The otherwise highly successful Type 45
Great credit must go to the RN’s long-suffering mechanical engineers who appear to have always been able to restore power fairly quickly. The MoD states that “A Type 45 has never been forced to return to port because of a lack of power or propulsion.” As in so many other cases, the RN has managed to work around the problem to some extent and find fixes that reduce the number of electrical failures. Under normal circumstances the Type 45 propulsion system provides exceptionally good acceleration, smooth, quiet operation and fuel efficiency almost double that of their Type 42 predecessors. When the Type 23 Frigates first entered service they lacked a computerised command system, a similarly serious flaw in a new warship. There was determination that the Type 45 would have the best command system and expectations have even been exceeded. The Type 45 has become the ‘gold standard’ in air defence and air traffic management, it has become the “goalkeeper of choice” for US aircraft carriers who recognise it has the edge, even over their renowned AEGIS system.

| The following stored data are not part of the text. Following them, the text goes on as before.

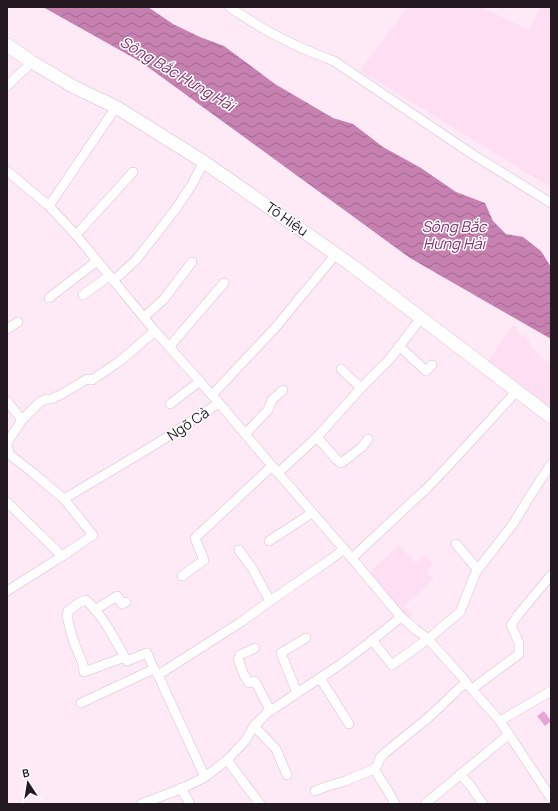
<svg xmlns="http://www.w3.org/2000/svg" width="558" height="811" font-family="Manrope,sans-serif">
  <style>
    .built { fill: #fedef3 }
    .garden { fill: #e7a5d2 }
    .water { fill: url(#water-waves) }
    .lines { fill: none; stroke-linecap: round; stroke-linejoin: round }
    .minor-casing { stroke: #dcbcd1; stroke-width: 10 }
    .secondary-casing { stroke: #dcbcd1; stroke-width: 14 }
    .minor { stroke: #fff; stroke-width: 9 }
    .secondary { stroke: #fff; stroke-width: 13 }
    .labels { text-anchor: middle; stroke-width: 3; stroke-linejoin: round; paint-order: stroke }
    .street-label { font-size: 14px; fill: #241921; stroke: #fff }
    .water-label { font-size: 15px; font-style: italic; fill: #83306e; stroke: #fff }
  </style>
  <defs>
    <pattern id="water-waves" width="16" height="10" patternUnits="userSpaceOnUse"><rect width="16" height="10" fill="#c681b1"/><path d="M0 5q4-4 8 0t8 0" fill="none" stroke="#a16990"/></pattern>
  </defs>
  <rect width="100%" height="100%" fill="#fee9f7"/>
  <!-- built -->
  <g class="built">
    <path d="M408,7H481L529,30L541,7H551V187L535,178L360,70Z"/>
    <path d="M513,325L517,327L516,330L517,333L519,335H523L526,337L527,340L529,339L530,347L540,353L538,355L551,363V417L484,366L510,330Z"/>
    <path d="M399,545L416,564L425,556L433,564L427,571L433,579L404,606L413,615L409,618L368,574Z"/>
  </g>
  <!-- garden -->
  <path class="garden" d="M544,711L551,721L545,726L537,716Z"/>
  <!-- water -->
  <path class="water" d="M43,7H148L173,24L200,37L224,46L275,84L333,118L353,124L383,147L421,168L456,192L485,203L493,221L506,234L523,237L541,251L551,267V339L410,258L141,62Z"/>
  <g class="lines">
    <!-- minor casing -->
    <g class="minor-casing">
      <g id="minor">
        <path d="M230,7C235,12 242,15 248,19C275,37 304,50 334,61L472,154L551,203"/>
        <path d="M7,86L32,62"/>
        <path d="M7,171L49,206L76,235L155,331L219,403L272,466L350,556L401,617L415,629L428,639L463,678L468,685L500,721L551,798"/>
        <path d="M49,206L116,107"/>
        <path d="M76,235L133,172"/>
        <path d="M113,281L136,260L175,210L191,186L204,162"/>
        <path d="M83,295L109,276"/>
        <path d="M49,298L97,261"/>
        <path d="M144,317L164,299L192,262"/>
        <path d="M7,329L18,322"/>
        <path d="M170,346L224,283"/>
        <path d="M399,346L426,371L432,365"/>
        <path d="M341,369L361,388"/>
        <path d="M212,395L275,328L336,254"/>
        <path d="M7,401L22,420"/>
        <path d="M170,404L200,381"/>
        <path d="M245,434L268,410L272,400L283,390"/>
        <path d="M317,437L337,460L341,463L344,461L362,447L368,439"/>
        <path d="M7,443L22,420L40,402L46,399H51L62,394L87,379L92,380L120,361L155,331"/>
        <path d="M7,445L10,455L32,472L64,499L93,535L64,555L7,591"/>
        <path d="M278,473L317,437L361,388L389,360L421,318"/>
        <path d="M64,499L156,444L219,403"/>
        <path d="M7,502L62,556"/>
        <path d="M269,541L312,513"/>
        <path d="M456,544L478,570"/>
        <path d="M239,550L252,568L270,601"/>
        <path d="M352,558L427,488L450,464L517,391"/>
        <path d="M182,576L204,560L195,538L272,466"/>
        <path d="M95,610L117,596L122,604L126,602"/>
        <path d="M372,640L392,665L428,639L460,612L476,572L513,524L530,496L551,464"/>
        <path d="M255,648L240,655L238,659L244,675L249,683L255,681L270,710"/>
        <path d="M125,657L84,672L83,665L74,642L70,629L67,616L68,611L79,603L86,600C104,617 115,640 127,661L147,653L154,669"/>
        <path d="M158,675L205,777"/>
        <path d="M320,678L349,724"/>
        <path d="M472,689L519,654V643L511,625L518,615L551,575"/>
        <path d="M297,693L281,653L306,638"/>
        <path d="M81,703L154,669L158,675L241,622L270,601L331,559L344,549"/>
        <path d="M500,721L551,691"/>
        <path d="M254,726L276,749L287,775"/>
        <path d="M227,760L260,804"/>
        <path d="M374,769L391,796L395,804"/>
        <path d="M460,774L470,785L483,804"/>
        <path d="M181,788L190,804"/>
        <path d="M315,791L325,787L345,781L374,769L378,764L380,758L386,752L428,718L466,682"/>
        <path d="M141,804L183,788L205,777L227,760L245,741L254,726L267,713L338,666L369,643L401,617"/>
        <path d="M425,804L508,735"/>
      </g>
    </g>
    <!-- secondary casing -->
    <g class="secondary-casing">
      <path id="secondary" d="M7,45L32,62L74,87L116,107L204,162L350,264L551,417"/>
    </g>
    <!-- minor -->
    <use href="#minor" class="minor"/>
    <!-- secondary -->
    <use href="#secondary" class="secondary"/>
  </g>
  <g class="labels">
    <!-- street labels -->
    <g class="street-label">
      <text transform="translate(287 219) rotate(35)" y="5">Tô Hiệu</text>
      <text transform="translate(188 424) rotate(-34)" y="5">Ngõ Cả</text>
    </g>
    <!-- water labels -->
    <g class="water-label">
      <text transform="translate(177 74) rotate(31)" y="5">Sông Bắc Hưng Hải</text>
      <text x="454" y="232">Sông Bắc<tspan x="454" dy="17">Hưng Hải</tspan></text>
    </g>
  </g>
  <!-- border -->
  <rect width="558" height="811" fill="none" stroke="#241921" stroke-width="16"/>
  <!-- north arrow -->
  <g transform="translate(28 783) rotate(348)" stroke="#ffffff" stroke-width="3" paint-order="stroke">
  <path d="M0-3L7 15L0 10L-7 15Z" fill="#241921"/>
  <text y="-6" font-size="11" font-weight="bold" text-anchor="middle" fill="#241921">B</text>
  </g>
</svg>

Despite the issues, the Type 45 is one of the best air defence ships in the world, they have travelled thousands of miles already and proven themselves in diverse roles. The propulsion problems will be fixed and the platform has the capacity for major future upgrades.
A radical cure
A feasibility study into upgrading the generators was completed by BAES and the MoD in March 2015. The funding for the “Type 45 machinery improvement package” was agreed in the November 2015 SDSR and at least the problem has finally been recognised and funds are in place. Each vessel will have to be dry-docked, large openings cut in the hull and one or possibly two new diesel generator sets slid into place.
Type 45 destroyer propulsion general arrangement. Removing and replacing the diesel generator sets would appear to present significant work. Image: Rolls Royce.
Replacement of the WR-21 GTs is not a practical option. Instead additional or more powerful diesel generators will provide long-term redundancy and assurance that electrical supplies can be maintained in the event of GT failure. The good news is that the large Type 45 design has the space and reserve buoyancy to cope with larger or additional diesels. The rectification work on the six ships will be done one by one as part of the normal major refit cycle. This will extend the length of the refits but should not have an especially dramatic effect on frontline availability.